Apareció luego en el cielo una señal grandiosa: una mujer vestida de sol, con la luna bajo sus pies y sobre su cabeza una corona de doce estrellas.
(Ap 12, 1)

Los doctores escolásticos vieron prefigurada la asunción de la Virgen Madre de Dios no solo en varias figuras del Antiguo Testamento, sino también en aquella Mujer vestida de sol que el apóstol Juan contempló en la isla de Patmos (Ap 12, 1 s). Asimismo, entre las palabras del Nuevo Testamento, consideraron con particular interés las palabras «Alégrate, llena de gracia, el Señor está contigo, bendita tú entre las mujeres» (Lc 1, 28), pues veían en el misterio de la asunción un complemento de la plenitud de gracia otorgada a la Santísima Virgen, y una bendición singular en oposición a la maldición de Eva.
(cfr. Papa Pío XII, Const. apost. Munificentissimus Deus, 1 de noviembre de 1950).

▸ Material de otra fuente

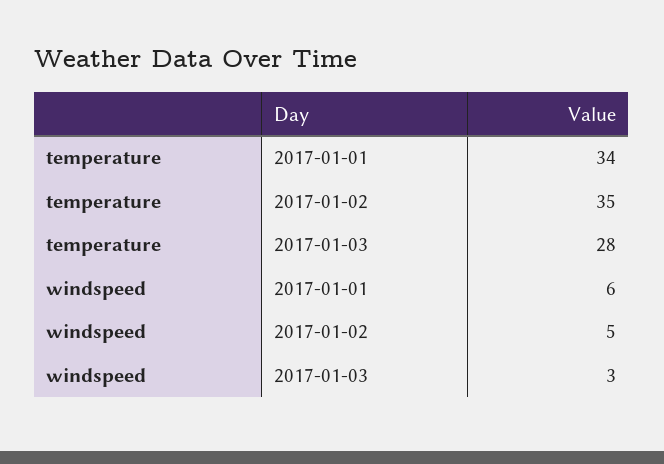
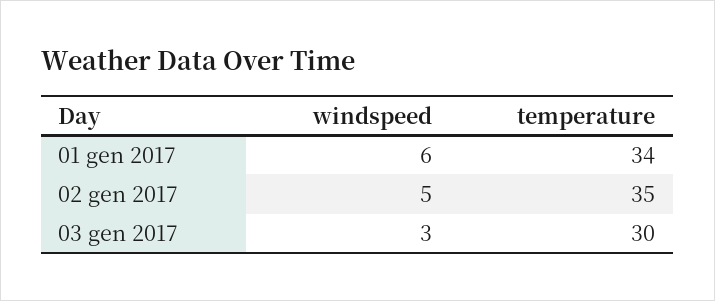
temperature, 2017-01-03: 28 -> 30

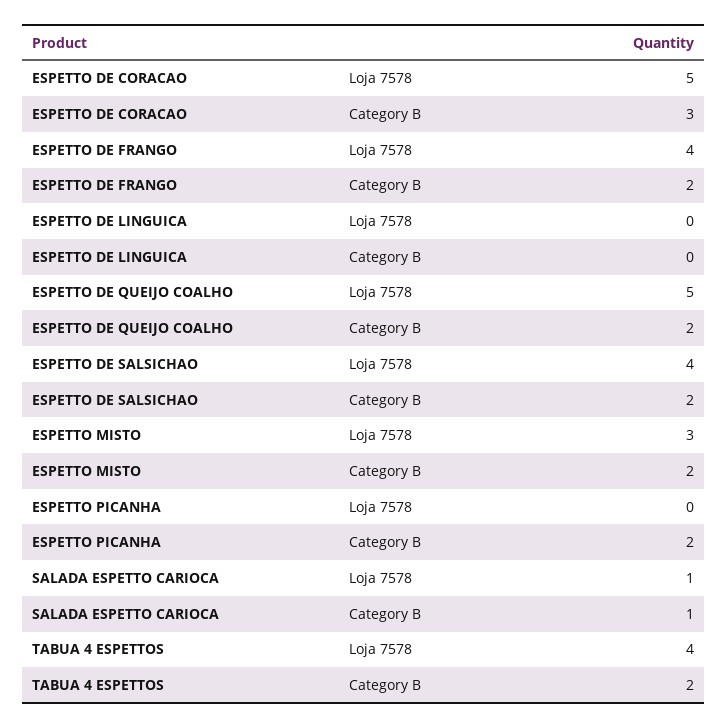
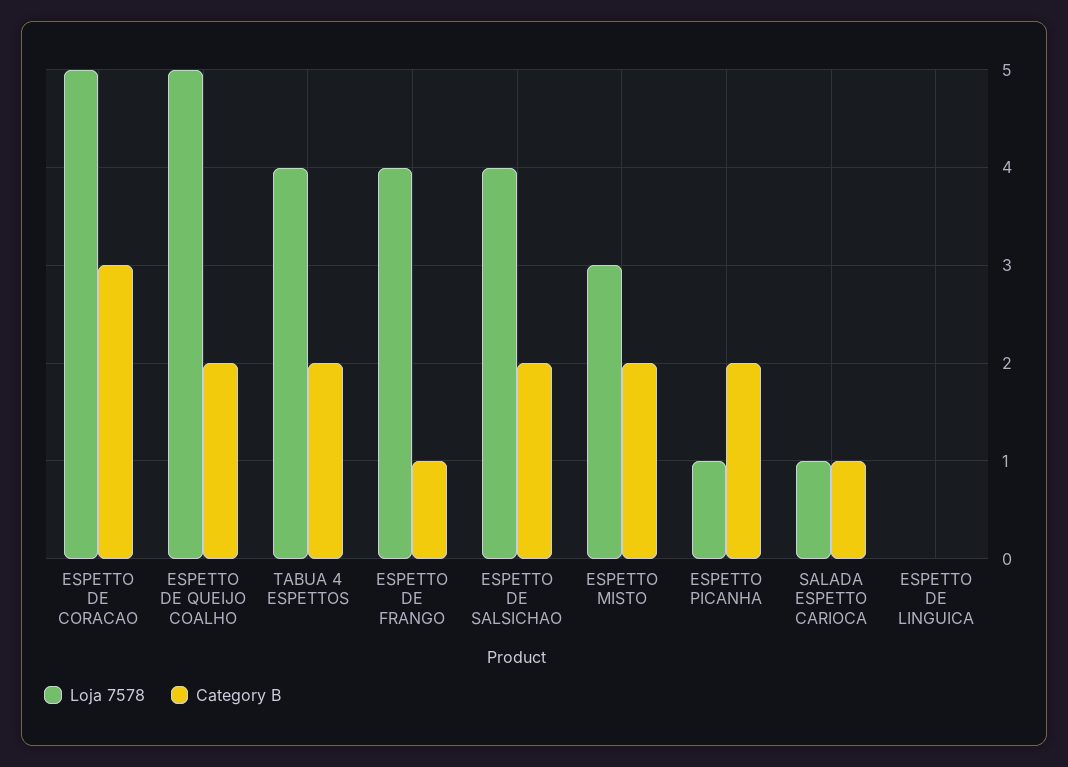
Category B, ESPETTO DE FRANGO: 2 -> 1
Loja 7578, ESPETTO PICANHA: 0 -> 1

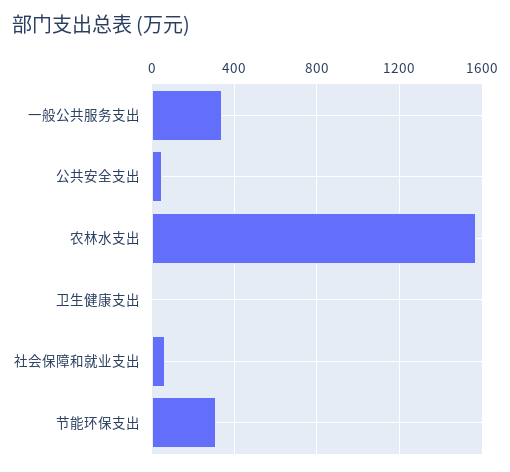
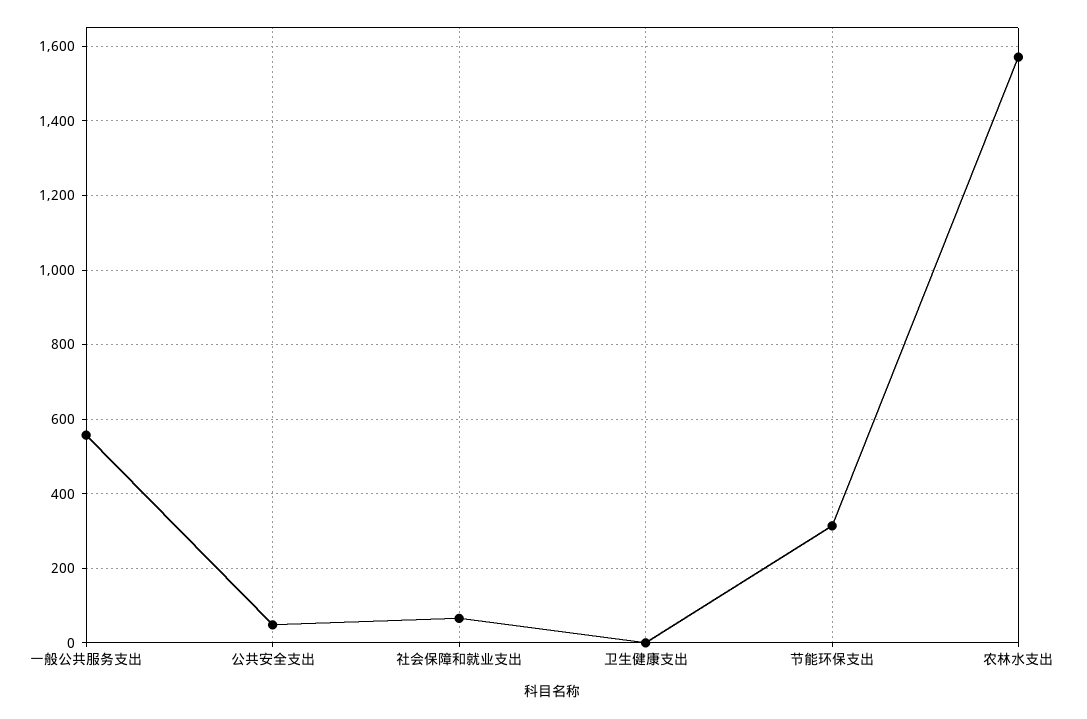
一般公共服务支出: 350 -> 560

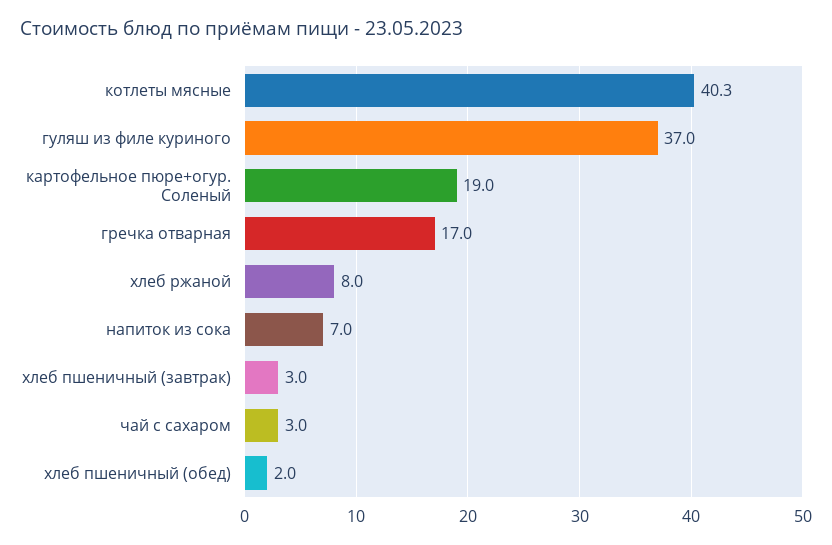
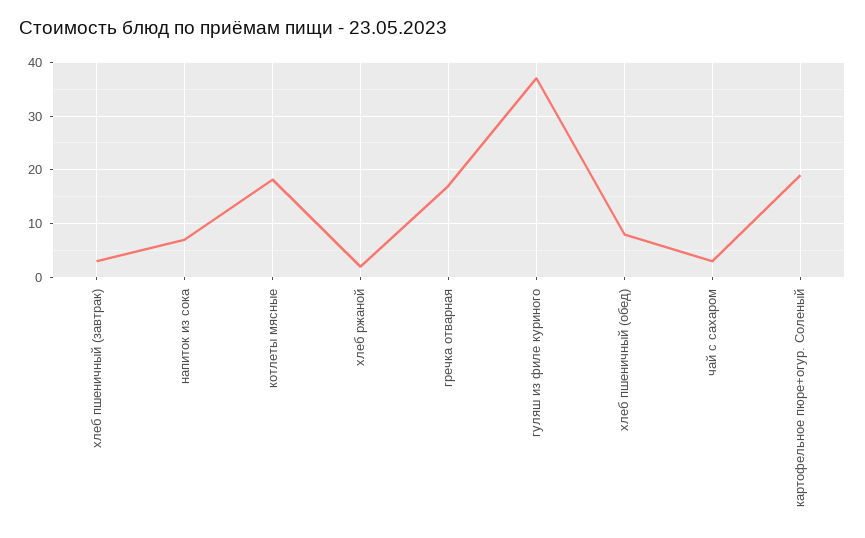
котлеты мясные: 40.3 -> 18
хлеб ржаной: 8 -> 2
хлеб пшеничный (обед): 2 -> 8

Veneramos, oh gran Madre de Dios, tu gloriosa Asunción al cielo. Acompañada por los coros angélicos, subiste en noble triunfo y, por tu Unigénito Hijo, fuiste elevada al más sublime trono de gloria. Desprende de este mundo y arrebata contigo nuestros corazones, y haz que también nosotros nos humillemos aquí en la tierra, para poder luego ser contigo exaltados en el cielo.

Ave María.

Oremos

Oh Dios, que te dignaste elegir como morada el seno virginal de María Santísima, concédenos, te suplicamos, que, sostenidos por su ayuda, podamos participar de su misma herencia. Tú que vives y reinas con Dios Padre, en la unidad del Espíritu Santo, por todos los siglos de los siglos. Amén.